I'm trying to find the frequency response $$H(\omega) = Y(\omega)/X(\omega)$$ for this system- the signal equations are given: $$y[n] = v[n - M] - g * v[n]$$ $$v[n] = x[n] + g * v[n - M]$$
I've tried using the z transform, and the fourier transform, but I just don't know how to get rid of the recursive terms to get it in terms of $Y(\omega)$ and $X(\omega)$.
The system is illustrated as follows:
I'll go through it in the $z$-domain. First, we find the transfer function $H_1(z) = \frac{V(z)}{X(z)}$. As you noted, in the time domain, $x[n]$ and $v[n]$ are related as follows:
$$ v[n] = x[n] + g * v[n - M] $$
Take the $z$-transform of the above and you get:
$$ V(z) = X(z) + z^{-M}G(z) V(z) $$
taking advantage of the convolution property, which states that $x_1[n] * x_2[n] \Leftrightarrow X_1(z)X_2(z)$, as well as the time-delay property, which states that $x[n-M] \Leftrightarrow z^{-M}X(z)$. Now, we can rearrange terms in the above to get:
$$ H_1(z) = \frac{V(z)}{X(z)} = \frac{1}{1 - z^{-M}G(z)} $$
Now, find the transfer function $H_2(z) = \frac{Y(z)}{V(z)}$. They are related in the time domain as follows:
$$ y[n] = v[n-M] - g * v[n] $$
Take the $z$-transform of the above to yield:
$$ Y(z) = z^{-M} V(z) - G(z)V(z) $$
Rearrange terms again to get:
$$ H_2(z) = \frac{Y(z)}{V(z)} = z^{-M} - G(z) $$
Now, you can get the overall transfer function $H(z)$ by multiplying the two:
$$ \begin{align} H(z) &= H_1(z) H_2(z) = \frac{V(z)}{X(z)}\frac{Y(z)}{V(z)} = \frac{Y(z)}{X(z)} \\ &= \frac{1}{1-z^{-M}G(z)} \left(z^{-M} - G(z)\right) \\ &= \frac{-G(z) + z^{-M}}{1-z^{-M}G(z)} \end{align} $$
which has some nice symmetry to it.
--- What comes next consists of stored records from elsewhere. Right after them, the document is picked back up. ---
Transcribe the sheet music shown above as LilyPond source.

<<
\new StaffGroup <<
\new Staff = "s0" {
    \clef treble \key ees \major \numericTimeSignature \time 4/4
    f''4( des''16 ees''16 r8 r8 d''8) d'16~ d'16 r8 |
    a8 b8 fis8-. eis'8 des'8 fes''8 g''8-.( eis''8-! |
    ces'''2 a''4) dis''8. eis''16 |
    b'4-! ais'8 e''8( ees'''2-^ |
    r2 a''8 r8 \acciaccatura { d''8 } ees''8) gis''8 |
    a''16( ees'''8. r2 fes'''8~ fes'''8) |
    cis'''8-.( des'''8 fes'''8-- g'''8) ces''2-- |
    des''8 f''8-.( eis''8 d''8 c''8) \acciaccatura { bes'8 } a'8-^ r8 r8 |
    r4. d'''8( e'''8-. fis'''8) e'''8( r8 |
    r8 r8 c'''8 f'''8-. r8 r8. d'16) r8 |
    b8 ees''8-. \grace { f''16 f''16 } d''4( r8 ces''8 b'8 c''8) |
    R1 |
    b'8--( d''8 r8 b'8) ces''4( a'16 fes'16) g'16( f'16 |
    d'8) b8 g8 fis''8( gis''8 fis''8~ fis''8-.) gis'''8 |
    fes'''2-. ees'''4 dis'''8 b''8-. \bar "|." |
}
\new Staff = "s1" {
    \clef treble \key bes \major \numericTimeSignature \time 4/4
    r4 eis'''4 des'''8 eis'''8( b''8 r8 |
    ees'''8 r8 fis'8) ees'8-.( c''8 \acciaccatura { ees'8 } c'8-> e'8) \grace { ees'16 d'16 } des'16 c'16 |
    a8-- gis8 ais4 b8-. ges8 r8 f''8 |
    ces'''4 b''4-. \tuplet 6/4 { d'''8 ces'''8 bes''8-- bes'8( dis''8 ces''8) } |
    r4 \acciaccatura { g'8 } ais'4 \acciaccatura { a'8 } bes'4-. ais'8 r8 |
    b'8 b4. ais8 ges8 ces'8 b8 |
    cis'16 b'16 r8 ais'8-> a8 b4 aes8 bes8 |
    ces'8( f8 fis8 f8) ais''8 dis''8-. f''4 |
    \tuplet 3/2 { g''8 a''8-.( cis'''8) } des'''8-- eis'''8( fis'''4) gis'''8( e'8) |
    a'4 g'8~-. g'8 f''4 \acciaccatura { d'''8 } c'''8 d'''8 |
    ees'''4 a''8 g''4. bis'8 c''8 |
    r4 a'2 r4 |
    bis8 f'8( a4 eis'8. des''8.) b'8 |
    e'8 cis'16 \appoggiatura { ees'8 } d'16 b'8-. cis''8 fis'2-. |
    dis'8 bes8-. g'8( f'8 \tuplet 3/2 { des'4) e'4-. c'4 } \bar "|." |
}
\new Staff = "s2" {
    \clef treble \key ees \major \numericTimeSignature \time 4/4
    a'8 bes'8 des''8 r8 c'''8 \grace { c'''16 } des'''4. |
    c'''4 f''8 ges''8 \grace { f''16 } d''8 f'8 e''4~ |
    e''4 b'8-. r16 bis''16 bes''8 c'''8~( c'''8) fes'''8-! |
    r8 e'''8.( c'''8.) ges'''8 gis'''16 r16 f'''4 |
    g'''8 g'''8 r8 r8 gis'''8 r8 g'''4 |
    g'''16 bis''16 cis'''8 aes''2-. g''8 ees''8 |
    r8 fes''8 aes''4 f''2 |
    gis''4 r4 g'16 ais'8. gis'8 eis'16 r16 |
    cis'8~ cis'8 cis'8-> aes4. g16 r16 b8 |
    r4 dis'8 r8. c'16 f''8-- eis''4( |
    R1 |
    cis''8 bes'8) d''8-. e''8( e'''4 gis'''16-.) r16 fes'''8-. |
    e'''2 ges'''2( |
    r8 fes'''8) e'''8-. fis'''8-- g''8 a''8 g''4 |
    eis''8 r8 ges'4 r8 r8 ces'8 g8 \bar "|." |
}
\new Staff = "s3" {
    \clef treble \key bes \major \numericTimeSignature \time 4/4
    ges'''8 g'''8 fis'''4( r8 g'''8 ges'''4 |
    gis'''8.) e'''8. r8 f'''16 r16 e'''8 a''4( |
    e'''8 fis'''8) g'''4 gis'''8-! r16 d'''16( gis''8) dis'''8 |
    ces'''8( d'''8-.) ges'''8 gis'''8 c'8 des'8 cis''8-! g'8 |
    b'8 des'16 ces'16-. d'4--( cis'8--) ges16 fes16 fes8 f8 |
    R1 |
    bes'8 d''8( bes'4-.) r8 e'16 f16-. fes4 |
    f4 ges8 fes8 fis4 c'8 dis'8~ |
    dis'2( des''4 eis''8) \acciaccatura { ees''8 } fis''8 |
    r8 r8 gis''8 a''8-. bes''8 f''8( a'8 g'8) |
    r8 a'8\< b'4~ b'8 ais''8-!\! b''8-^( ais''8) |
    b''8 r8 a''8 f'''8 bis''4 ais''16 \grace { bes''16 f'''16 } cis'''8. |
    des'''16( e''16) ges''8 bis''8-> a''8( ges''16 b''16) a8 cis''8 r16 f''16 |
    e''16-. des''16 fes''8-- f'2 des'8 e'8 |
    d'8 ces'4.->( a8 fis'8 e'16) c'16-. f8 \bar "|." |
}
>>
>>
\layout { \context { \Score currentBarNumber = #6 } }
The overall response will be dependent upon the system $g$ in the feedback path. If you want to evaluate the frequency response, just let $z = e^{j\omega}$:
$$ H(\omega) = \frac{-G(\omega) + e^{-j\omega M}}{1-e^{-j\omega M}G(\omega)} $$
As a side note: this contraption is known as a Schroeder-Allpass (see for example https://ccrma.stanford.edu/~jos/pasp/Schroeder_Allpass_Sections.html) and often used in creating artificial reverb. For M=1 (i.e. a single sample delay), it degenerates into a regular first order all pass.
Replacing the single tab with a multi-tab delay still maintains the overall all pass shape but with a phase that's "compressed" and "repeated" and hence a much larger group delays. This is actually true for any all pass: if you replace all delays inside an all pass structure with different delays or even all passes, the whole contraption stays an allpass. That is simply a function of the Z transform.